### WHAT TO DO
A. In the forum thread about Drupal's schema cache, what does Crell say the schema cache is based on?
B. Write out the passage from the forum thread about Drupal's schema cache, starting with "Support from Acquia" and going on through "tables themselves. :-)".
━━━━━ EXCERPTED TEXT ━━━━━
Once a DB table is created though db_create_table() I would expect that the previously cached DB schema (see drupal_get_schema) would be invalidated.

Instead every time db_create_table() is executed after that the DB schema is already cached the newly create table schema won't be inserted in the cached schema resulting in the fact that subsequents calls to drupal_write_record will fail.

Currently if one needs to insert something into the table after a db_create_table() has to call drupal_get_schema('table', TRUE) before doing any insertion. I think this is pretty illogical as IMHO one would just expect that the newly created table to be in the DB schema.

This easily leads to bugs for example in .install files and update functions.
For example: http://drupal.org/node/716506#comment-2612184

I would suggest adding a call to call drupal_get_schema('table', TRUE) in db_create_table() so that the cached schema will be refreshed..
Another approach would be making drupal_get_schema intelligent enough to understand that it's cached schema is out of date but this probably would have some problems with performance..

Hope this helps,
I'm interested in hearing your comments.

Fabio Varesano

Support from Acquia helps fund testing for Drupal Acquia logo

Comments

sun’s picture

Category: feature » task
Crell’s picture

I am not sure that adding the line to db_create_table() itself is a good idea. For one thing, it's just a procedural wrapper around the OO DB layer, and direct function calls within the DB layer classes is in most cases a bug. For another, tables are generally created en masse, like on install. Clearing and rebuilding the cache after every single alteration to the schema is needless thrashing. Plus, the schema cache is based on hook_schema() anyway, not the actual tables themselves. :-)

Rather, I think we should be making sure that after any operation likely to affect the schema we clear the cache. Eg, after each update hook, or after a series of update hooks gets called. In fact, don't we do that already since the cache is cleared after an update to begin with?

sun’s picture

Similar thoughts crossed my mind when reading the other, original issue. My thought was that a module update, which adds a table, will have the new table already defined in hook_schema().

I quickly tried to look up whether we clear the schema cache before executing updates, and probably we're not - I think that's more likely to be the cause here.

Crell’s picture

fax8: I don't quite follow the use case where the current setup would be causing a problem. Can you give an example? I couldn't quite follow how the Mollom issue you linked is related.

fax8’s picture

Basically the linked mollom bug was affected by this "inconsistence" because they had a series of serialized drupal variables (mollom_form_*) which they were trying to move to a dedicated table during an update function.

The logical approach they used was to create a new table with db_create_table() then populate the new table with subsequent calls to drupal_write_record() .. unfortunately the db schema isn't modified after a db_create_table() so that this check

$schema = drupal_get_schema($table);
  if (empty($schema)) {
    return FALSE;
  }

failed resulting in loosing the data to be inserted.

So, my point is that each time that a table is created/modified/deleted I would expect that the changes to be available in subsequent calls to drupal_get_schema() .. but, as the schema get cached, this doesn't happen.

Dave Reid’s picture

More clearly you can't do this in an upgrade currently:

function mymodule_upgrade_7000() {
  db_create_table('my_new_table', array(
    ... // table definition
  ));

  drupal_write_record('my_new_table', array(...));
}

I think we have a similar issue with #620298: Schema not available in hook_install() but this is for updates, not installs.
━━━━━ MATERIAL SHOWN ━━━━━
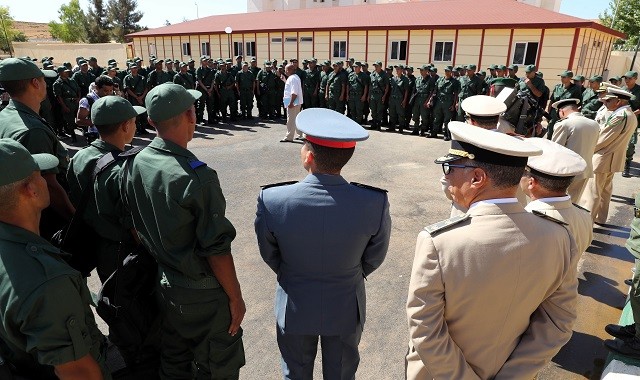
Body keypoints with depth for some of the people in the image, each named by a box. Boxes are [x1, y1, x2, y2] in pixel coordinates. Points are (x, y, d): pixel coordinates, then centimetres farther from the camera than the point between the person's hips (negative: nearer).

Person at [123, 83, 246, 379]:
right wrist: (235, 297, -10)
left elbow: (136, 229, 5)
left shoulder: (134, 166, -5)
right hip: (202, 293, -7)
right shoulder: (197, 177, -27)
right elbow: (216, 249, -22)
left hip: (162, 284, 7)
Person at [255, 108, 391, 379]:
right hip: (346, 307, 0)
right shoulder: (375, 203, -27)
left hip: (294, 306, 0)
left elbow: (269, 255, -8)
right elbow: (375, 258, -8)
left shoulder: (271, 200, -27)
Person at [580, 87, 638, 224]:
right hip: (614, 159, 10)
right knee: (605, 189, 19)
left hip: (602, 160, -10)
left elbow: (603, 139, -19)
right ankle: (600, 218, 31)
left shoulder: (620, 116, -22)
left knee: (592, 192, -3)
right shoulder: (631, 115, 9)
━━━━━
### SOLUTION LIST
A. hook_schema(), not the actual tables themselves.

B.
Support from Acquia helps fund testing for Drupal Acquia logo

Comments

sun’s picture

Category: feature » task
Crell’s picture

I am not sure that adding the line to db_create_table() itself is a good idea. For one thing, it's just a procedural wrapper around the OO DB layer, and direct function calls within the DB layer classes is in most cases a bug. For another, tables are generally created en masse, like on install. Clearing and rebuilding the cache after every single alteration to the schema is needless thrashing. Plus, the schema cache is based on hook_schema() anyway, not the actual tables themselves. :-)